-Rocky zaufałam ci...- powiedziałam z łzami w oczach
-Siadaj.... Denerwuje mnie to, że wszystkie chłopaki na ciebie lecą. Chciałam cię na początku oszpecić jakimś kwasem czy coś, więc wybrałam to...
-Że co? Wolałabym żebyś mnie oszpeciła niż żebyś mnie tak upokorzyła.
-To mogę cię oszpecić. Chcę wyglądać jak ty rozumiesz?! - wykrzyczała te słowa po czym rzuciła się na mnie z łapami.Podbiegł do nas chłopak z mojej starej szkoły i odciągnął odemnie Rocky.Odwróciłam się i zobaczyłam że pełno ludzi ze szkoły się patrzało i wszystko słyszało.A Rocky rozpłakała się i pobiegła.
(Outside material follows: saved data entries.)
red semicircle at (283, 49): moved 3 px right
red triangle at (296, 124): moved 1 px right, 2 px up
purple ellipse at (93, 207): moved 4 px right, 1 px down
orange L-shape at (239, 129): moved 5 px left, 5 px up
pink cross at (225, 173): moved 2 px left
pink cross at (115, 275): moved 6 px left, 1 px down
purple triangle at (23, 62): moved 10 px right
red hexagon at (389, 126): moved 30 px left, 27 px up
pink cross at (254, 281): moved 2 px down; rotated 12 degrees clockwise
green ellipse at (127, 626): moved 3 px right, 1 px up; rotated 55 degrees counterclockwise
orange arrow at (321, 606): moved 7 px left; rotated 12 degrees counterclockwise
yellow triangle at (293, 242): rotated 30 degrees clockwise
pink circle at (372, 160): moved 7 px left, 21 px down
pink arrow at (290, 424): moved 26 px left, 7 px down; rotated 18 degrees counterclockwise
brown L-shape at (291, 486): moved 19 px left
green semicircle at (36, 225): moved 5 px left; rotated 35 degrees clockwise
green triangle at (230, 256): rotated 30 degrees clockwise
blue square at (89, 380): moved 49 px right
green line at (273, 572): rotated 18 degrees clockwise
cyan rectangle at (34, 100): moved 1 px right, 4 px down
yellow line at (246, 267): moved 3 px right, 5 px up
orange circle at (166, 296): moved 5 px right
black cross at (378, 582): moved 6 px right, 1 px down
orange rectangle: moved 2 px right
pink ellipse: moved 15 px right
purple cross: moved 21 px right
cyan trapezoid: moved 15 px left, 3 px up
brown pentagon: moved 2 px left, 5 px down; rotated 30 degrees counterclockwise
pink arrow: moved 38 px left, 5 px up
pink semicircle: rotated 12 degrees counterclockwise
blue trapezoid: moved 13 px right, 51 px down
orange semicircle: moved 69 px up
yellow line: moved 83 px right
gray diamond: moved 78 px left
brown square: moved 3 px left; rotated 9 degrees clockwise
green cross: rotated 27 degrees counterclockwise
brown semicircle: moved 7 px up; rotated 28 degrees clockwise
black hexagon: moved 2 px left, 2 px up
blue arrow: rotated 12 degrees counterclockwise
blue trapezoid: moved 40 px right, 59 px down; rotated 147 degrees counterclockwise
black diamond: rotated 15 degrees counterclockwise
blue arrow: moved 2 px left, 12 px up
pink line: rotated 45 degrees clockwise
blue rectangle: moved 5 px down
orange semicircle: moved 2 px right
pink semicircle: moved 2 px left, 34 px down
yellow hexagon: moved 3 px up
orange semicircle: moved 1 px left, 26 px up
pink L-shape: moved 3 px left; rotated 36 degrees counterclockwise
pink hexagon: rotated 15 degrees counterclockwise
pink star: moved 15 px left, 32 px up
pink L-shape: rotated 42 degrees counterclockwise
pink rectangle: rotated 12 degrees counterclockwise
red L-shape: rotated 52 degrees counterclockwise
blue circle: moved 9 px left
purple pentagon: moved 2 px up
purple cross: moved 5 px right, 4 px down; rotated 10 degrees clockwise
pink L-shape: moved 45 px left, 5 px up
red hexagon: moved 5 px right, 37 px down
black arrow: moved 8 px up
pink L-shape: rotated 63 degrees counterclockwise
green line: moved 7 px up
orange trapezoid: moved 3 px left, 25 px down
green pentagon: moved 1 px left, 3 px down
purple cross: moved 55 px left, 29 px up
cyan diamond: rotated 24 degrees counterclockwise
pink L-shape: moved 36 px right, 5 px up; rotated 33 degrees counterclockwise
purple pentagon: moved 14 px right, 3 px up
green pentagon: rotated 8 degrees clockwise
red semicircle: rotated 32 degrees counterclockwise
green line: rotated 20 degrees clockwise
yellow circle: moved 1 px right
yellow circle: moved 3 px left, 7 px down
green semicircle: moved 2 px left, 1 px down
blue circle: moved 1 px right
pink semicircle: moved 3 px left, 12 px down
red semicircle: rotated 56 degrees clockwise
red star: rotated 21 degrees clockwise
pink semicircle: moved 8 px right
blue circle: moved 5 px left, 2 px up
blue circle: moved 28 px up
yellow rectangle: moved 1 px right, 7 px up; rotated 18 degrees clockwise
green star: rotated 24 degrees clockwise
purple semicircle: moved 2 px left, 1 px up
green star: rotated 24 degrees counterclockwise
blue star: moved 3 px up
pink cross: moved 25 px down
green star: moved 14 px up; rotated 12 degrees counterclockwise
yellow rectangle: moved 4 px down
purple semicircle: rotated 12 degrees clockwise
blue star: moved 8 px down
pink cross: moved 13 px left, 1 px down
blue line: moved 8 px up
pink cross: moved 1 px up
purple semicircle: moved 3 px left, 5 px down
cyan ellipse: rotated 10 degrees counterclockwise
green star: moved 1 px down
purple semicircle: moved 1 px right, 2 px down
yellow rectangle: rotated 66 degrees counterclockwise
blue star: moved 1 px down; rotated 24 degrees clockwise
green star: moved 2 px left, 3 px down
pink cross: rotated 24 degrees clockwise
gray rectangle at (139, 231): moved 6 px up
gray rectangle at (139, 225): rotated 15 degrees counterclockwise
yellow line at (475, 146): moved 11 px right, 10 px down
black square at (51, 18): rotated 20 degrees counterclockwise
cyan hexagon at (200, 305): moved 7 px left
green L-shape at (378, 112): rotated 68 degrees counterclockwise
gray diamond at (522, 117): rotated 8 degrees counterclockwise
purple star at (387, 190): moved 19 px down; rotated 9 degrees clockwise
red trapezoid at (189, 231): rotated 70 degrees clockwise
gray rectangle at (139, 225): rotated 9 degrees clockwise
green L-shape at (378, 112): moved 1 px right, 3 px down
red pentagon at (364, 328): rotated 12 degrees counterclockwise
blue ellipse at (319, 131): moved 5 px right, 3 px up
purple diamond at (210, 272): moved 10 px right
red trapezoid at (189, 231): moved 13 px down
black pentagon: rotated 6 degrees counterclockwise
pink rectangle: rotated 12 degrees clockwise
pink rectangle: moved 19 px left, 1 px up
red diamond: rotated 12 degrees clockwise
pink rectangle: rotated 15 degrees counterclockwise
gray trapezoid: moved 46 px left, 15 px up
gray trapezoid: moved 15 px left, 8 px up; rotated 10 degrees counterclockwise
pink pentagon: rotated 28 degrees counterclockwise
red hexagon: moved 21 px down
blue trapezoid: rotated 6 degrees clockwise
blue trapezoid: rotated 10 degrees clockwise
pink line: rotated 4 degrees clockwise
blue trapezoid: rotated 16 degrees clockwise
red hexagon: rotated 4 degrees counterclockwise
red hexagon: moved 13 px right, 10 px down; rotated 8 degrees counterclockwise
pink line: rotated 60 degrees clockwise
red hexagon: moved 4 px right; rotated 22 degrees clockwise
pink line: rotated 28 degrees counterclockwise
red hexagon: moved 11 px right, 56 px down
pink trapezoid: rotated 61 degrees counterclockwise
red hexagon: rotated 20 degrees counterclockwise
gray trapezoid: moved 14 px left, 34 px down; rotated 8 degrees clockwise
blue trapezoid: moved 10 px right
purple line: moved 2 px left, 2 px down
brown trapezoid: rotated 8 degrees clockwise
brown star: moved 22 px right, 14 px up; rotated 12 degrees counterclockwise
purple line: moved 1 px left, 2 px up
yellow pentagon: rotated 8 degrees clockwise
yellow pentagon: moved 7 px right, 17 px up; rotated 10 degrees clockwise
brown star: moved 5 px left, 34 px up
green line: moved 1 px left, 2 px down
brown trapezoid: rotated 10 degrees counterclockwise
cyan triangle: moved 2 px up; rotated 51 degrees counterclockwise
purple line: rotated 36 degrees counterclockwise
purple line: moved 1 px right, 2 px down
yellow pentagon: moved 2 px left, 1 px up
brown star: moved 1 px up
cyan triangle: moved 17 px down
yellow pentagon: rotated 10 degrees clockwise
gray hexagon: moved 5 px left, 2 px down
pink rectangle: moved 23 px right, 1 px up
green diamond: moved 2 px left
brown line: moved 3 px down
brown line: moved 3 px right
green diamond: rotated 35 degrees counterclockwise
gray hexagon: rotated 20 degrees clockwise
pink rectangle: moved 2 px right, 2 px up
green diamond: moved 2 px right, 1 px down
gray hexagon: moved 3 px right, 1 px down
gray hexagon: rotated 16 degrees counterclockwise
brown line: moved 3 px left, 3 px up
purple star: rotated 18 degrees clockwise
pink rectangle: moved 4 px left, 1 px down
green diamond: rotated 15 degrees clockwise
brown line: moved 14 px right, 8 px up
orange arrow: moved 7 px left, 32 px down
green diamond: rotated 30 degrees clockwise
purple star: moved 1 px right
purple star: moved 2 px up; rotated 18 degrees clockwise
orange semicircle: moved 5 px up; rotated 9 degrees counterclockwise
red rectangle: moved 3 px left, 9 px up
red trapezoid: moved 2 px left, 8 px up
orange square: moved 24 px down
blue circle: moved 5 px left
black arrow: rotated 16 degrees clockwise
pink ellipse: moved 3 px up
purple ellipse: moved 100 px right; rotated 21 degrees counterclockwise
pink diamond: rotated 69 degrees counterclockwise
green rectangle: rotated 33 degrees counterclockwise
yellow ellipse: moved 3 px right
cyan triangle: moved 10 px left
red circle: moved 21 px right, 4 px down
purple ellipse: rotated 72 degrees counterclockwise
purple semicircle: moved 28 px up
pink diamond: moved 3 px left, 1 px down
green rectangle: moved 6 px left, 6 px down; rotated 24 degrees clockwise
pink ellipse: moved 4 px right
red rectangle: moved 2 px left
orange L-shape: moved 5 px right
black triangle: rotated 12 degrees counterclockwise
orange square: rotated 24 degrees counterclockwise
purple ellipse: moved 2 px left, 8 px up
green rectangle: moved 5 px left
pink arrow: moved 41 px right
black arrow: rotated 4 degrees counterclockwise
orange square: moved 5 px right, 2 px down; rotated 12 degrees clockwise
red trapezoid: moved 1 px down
-Hej, Ross jestem, miło mi.- Przedstawił mi się chłopak który mnie uratował.
-Hej, hej, sorry muszę iść pa!- poczym pobiegłam byłam wstrząśnięta słowami Rocky.Na drugi dzień mama Rocky wypisała ją ze szkoły. A o tej akcji z moją mamą wszyscy już zapomnieli. W trzeciej klasie miałam swoją paczkę znajomych. To z nimi spędziłam tą ostatnią imprezę. Braiana, Jessie,Scott,Perrie. Scott był jedynym chłopakiem w naszym towarzystwie ale z tego powodu, że był gejem świetnie nam się dogadywało. Jessie, Braiana i Perrie miały swoją drugą połówkę. Tylko ja nie miałam. Było mi trochę dziwnie z tego powodu.W tą pamiętną imprezę trochę wypiliśmy, a nie byliśmy pełnoletni. Grała głośna muzyka było super, aż do czasu... Nagle zadzwonił telefon myślałam, że to może chłopak którejś z dziewczyn, a więc udawałam bardziej pijaną.
-Haaalooo?!
-Dzień dobry z tej strony Komenda powiatowa policji......
Gdy to usłyszałam włosy zajerzyły mi się na głowie. A gdy powiedzieli o śmierci dziadków wypuściłam słuchawkę z rąk i przez chwilę patrzyłam na ścianę w bez ruchu.Następnie zaczęłam tak mocno płakać, że mimo tej głośnej muzyki znajomi mnie usłyszeli i podbiegli do mnie.